The JQPro model adopted a MapReduce framework to aid in RDF data reduction and sorting. JQPro is composed of three newly developed algorithms, which are hash-join, sort-merge, and enhanced MapReduce-join for join query processing of RDF data (as discussed in
Section 3). The key objective of the JQPro model is to process the join query of RDF data by utilizing the HIVE and MapReduce strategies for SPARQL queries. Our evaluation using the Lehigh University Benchmark (LUBM) and the Waterloo SPARQL Diversity Test Suite (WatDiv) v06 benchmarks shows that the JQPro model outperforms the existing state-of-the-art. These algorithms determine the starting time of the task by running the task. The evaluation result further showed that the execution time of multiple tasks in a parallel system is reduced. Lastly, the findings showed that JQPro achieved an improved performance of 87.77% in terms of execution time. The performance result is based on the overall average of multiple experiments that have been conducted using the benchmarks. Hence, in comparison with the selected models, JQPro performs better. Deploying and testing our proposed solution in practical use-case applications such as healthcare, social media, and open data can provide valuable insights into how the solution works in a real-world setting. These industries generate massive amounts of data that can be challenging to analyze. Advanced data processing and analysis techniques such as those proposed can help provide meaningful insights and improve decision-making processes.
There are several potential areas for improving the performance and capabilities of JQPro, a tool for processing join queries on large RDF datasets. One approach is to incorporate more advanced distributed computing frameworks such as Apache Spark or Apache Flink to handle large-scale data processing tasks more efficiently. Another approach is to explore new techniques for data compression and storage to reduce the amount of data that needs to be processed. Additionally, integrating JQPro with other big data tools and platforms such as Hadoop or NoSQL databases could provide new opportunities for optimization and performance improvements. A further area for research is investigating the use of machine learning techniques to optimize join query processing in distributed systems, such as using reinforcement learning algorithms to select join algorithms and keys and partition data for efficient processing.

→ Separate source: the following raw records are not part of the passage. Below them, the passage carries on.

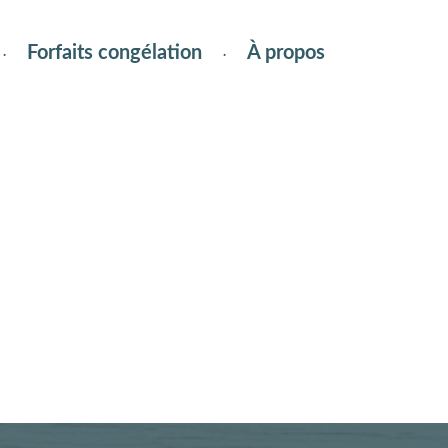
Forfaits congélation
À propos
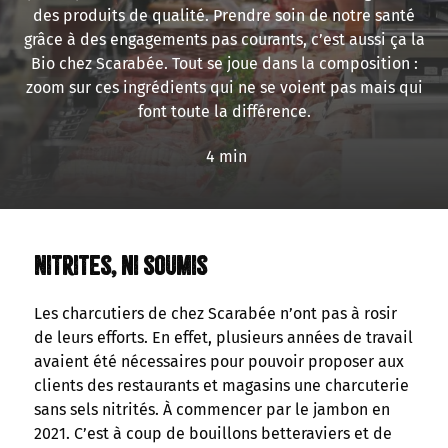
des produits de qualité. Prendre soin de notre santé
grâce à des engagements pas courants, c’est aussi ça la
Bio chez Scarabée. Tout se joue dans la composition :
zoom sur ces ingrédients qui ne se voient pas mais qui
font toute la différence.
4 min
Nitrites, ni soumis
Les charcutiers de chez Scarabée n’ont pas à rosir
de leurs efforts. En effet, plusieurs années de travail
avaient été nécessaires pour pouvoir proposer aux
clients des restaurants et magasins une charcuterie
sans sels nitrités. À commencer par le jambon en
2021. C’est à coup de bouillons betteraviers et de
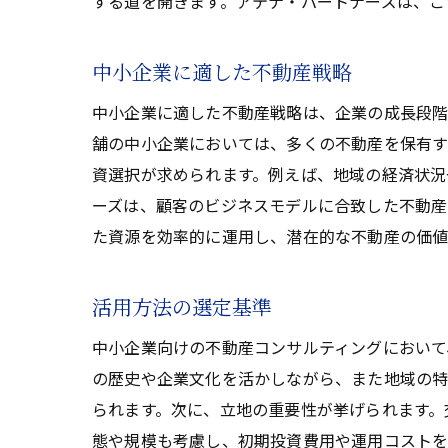
する道を開きます。アテナ・パートナーズは、こ
中小企業に適した不動産戦略
中小企業に適した不動産戦略は、企業の成長段階
舗の中小企業においては、多くの不動産を保有す
資選択が求められます。例えば、地域の経済状況
ーズは、顧客のビジネスモデルに合致した不動産
た資源を効率的に運用し、潜在的な不動産の価値
活用方法の選定基準
中小企業向けの不動産コンサルティングにおいて
の歴史や企業文化を活かしながら、また地域の
られます。次に、立地の重要性が挙げられます。
態や規模も考慮し、初期投資費用や運用コストを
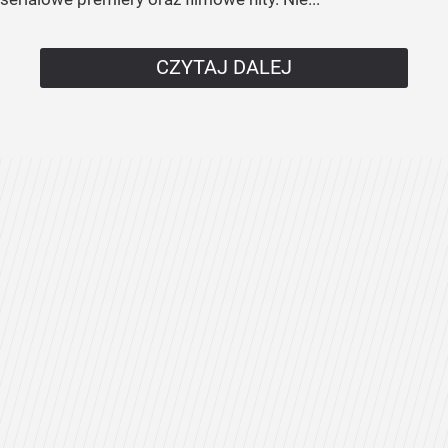
CZYTAJ DALEJ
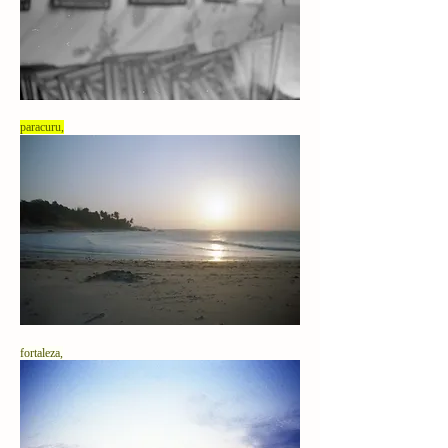
paracuru,
fortaleza,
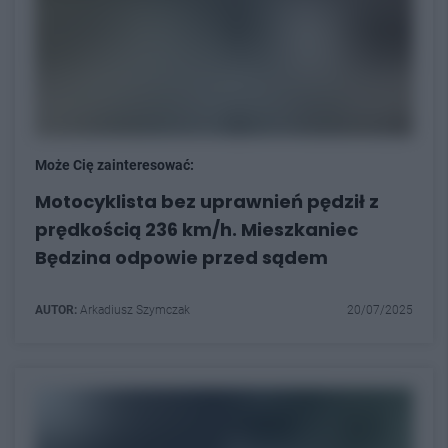
Może Cię zainteresować:
Motocyklista bez uprawnień pędził z
prędkością 236 km/h. Mieszkaniec
Będzina odpowie przed sądem
AUTOR:
Arkadiusz Szymczak
20/07/2025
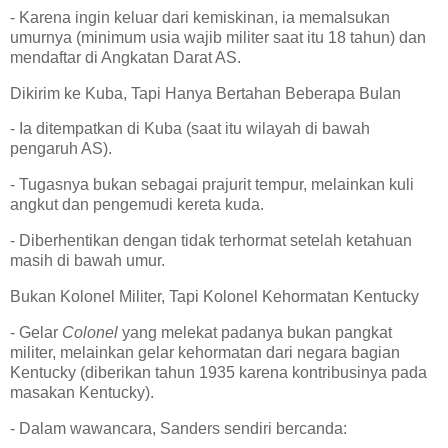
- Karena ingin keluar dari kemiskinan, ia memalsukan
umurnya (minimum usia wajib militer saat itu 18 tahun) dan
mendaftar di Angkatan Darat AS.
Dikirim ke Kuba, Tapi Hanya Bertahan Beberapa Bulan
- Ia ditempatkan di Kuba (saat itu wilayah di bawah
pengaruh AS).
- Tugasnya bukan sebagai prajurit tempur, melainkan kuli
angkut dan pengemudi kereta kuda.
- Diberhentikan dengan tidak terhormat setelah ketahuan
masih di bawah umur.
Bukan Kolonel Militer, Tapi Kolonel Kehormatan Kentucky
- Gelar
Colonel
yang melekat padanya bukan pangkat
militer, melainkan gelar kehormatan dari negara bagian
Kentucky (diberikan tahun 1935 karena kontribusinya pada
masakan Kentucky).
- Dalam wawancara, Sanders sendiri bercanda:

The JQPro model has limitations that need to be addressed, such as a limited range of query operations, reliance on the MapReduce framework, and being primarily tested on the LUBM benchmark. More advanced query capabilities may be required in certain scenarios, and other distributed computing frameworks such as Apache Spark or Flink may provide better performance and scalability. Further evaluation and testing on different datasets and query types are needed to fully assess JQPro’s capabilities and limitations.